"It is health that is real wealth and not pieces of gold and silver."

"It is health that is real wealth and not pieces of gold and silver."

~Mohandas K Gandhi

Saturday, January 1, 2011

March 2007 is always with me

In some ways, that terrible time when I was so ill, still suffering from not-properly treated Post Partum Depression, and trying to figure out motherhood, will never ever leave me. 

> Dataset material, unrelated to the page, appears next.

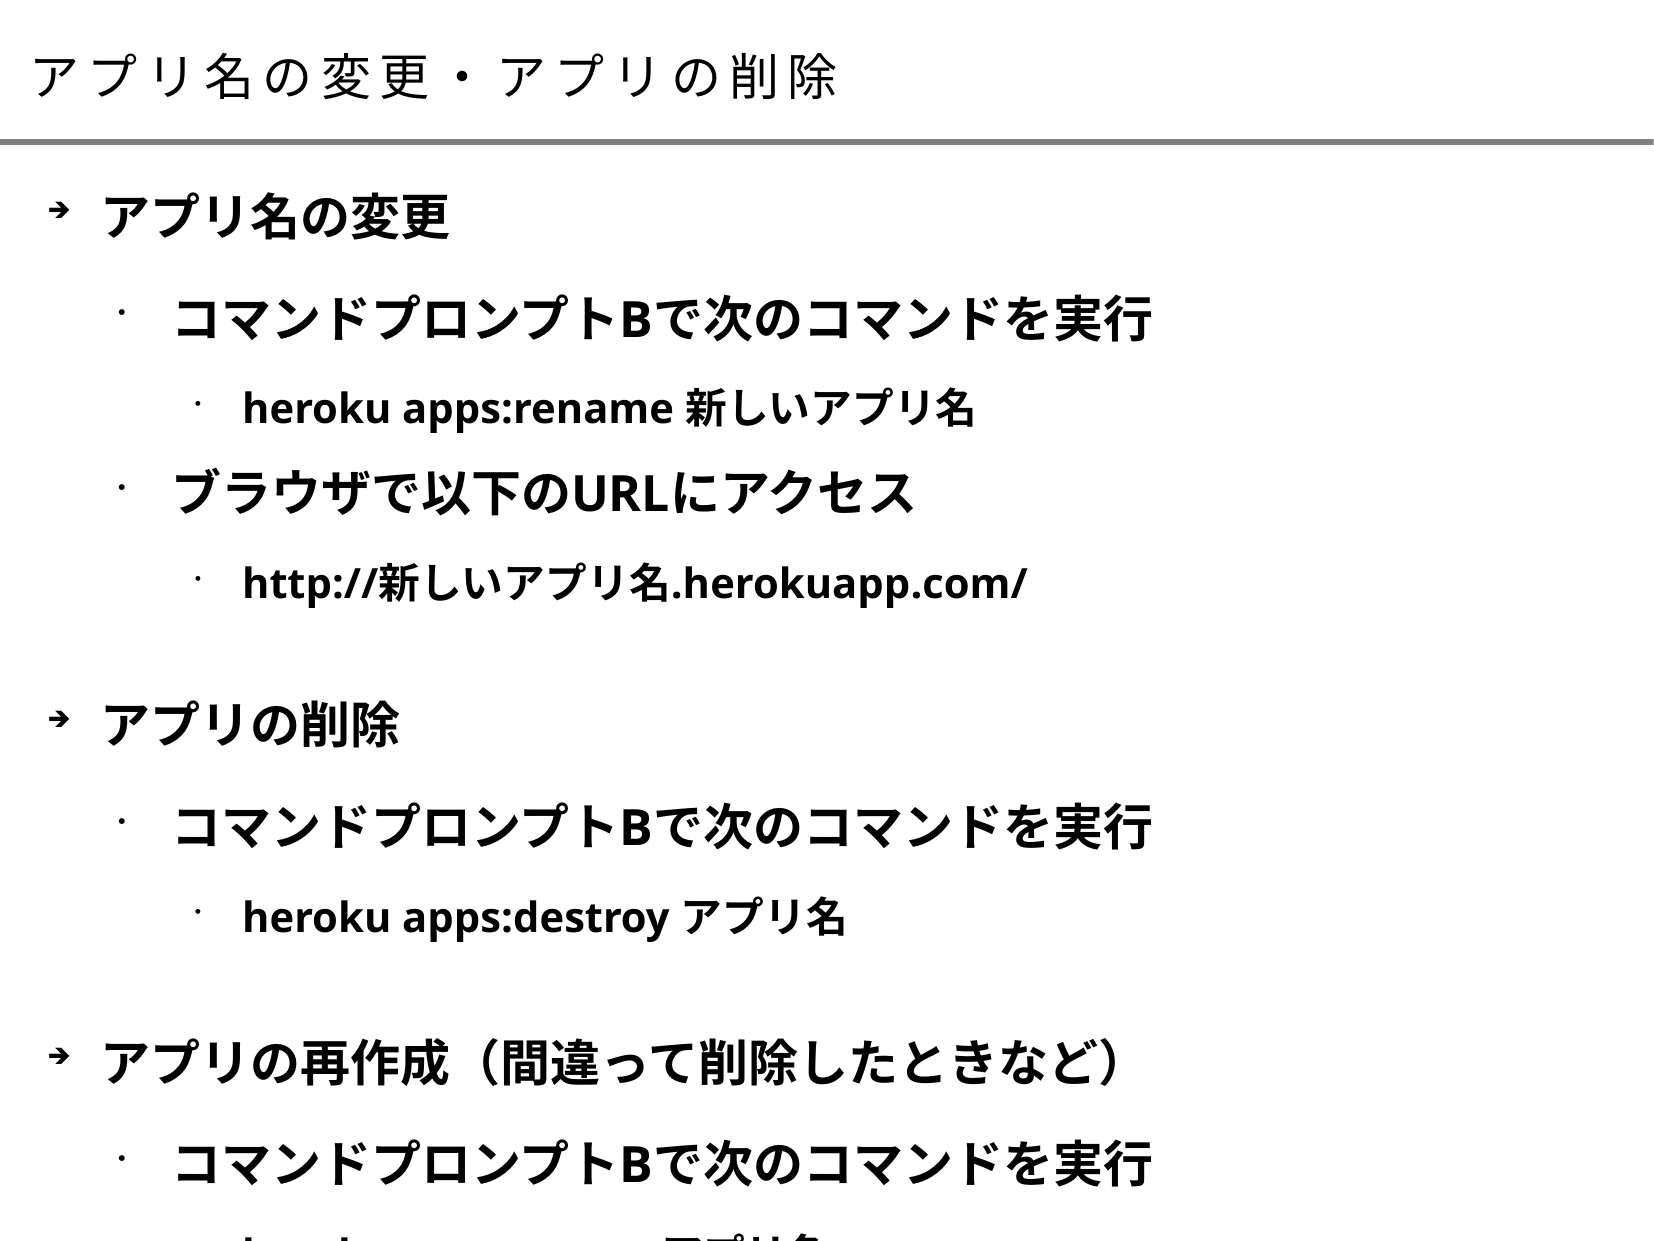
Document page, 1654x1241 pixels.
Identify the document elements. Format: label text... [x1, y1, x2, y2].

title アプリ名の変更・アプリの削除 [29, 29, 1625, 119]
list アプリ名の変更 コマンドプロンプトBで次のコマンドを実行 heroku apps:rename 新しいアプリ名 ブラウザで以下のURLにアクセス http://新しいアプリ名.herokuapp.com/ アプリの削除 コマンドプロンプトBで次のコマンドを実行 heroku apps:destroy アプリ名 アプリの再作成（間違って削除したときなど） コマンドプロンプトBで次のコマンドを実行 heroku create --app アプリ名 git push heroku master heroku run:detached rake db:migrate [29, 177, 1625, 1152]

One of the things I have always had to deal with to a certain extent is odd little pains now and again.  I get a charley horse in a muscle on my ribcage occasionally; I am sure I look really interesting as I try to stretch that one out!  My lungs will hurt sometimes, if I am really sick, or if I am having an asthma attack.  When I'm really sick, and coughing a lot, I pull various muscles in my chest; I have even cracked ribs from coughing.  (How do I know I cracked a rib and didn't just pull a muscle again?  Trust me, I know.  I felt it crack.)  That was is superfun, because it takes six to eight weeks for it to fully heal.  You can't wrap a rib and immobilize it, as you would most other bones.  The ribs move with every breath you take. 

A couple of hours ago, I had a pain in my back, on the right, and difficulty drawing a deep breath as a result.  I immediately began to panic- is it another empyema?  I do feel like I am coming down with yet another cold, but it's not full-on yet.  I used my rescue inhaler, to see if it would help.  Sure enough, by about ten minutes after that, I was fine. 

Moments like this, and the four scars from chest-tube surgery (that still itch sometimes- what's up with that?), remind me all too well that I am not and never will be normal.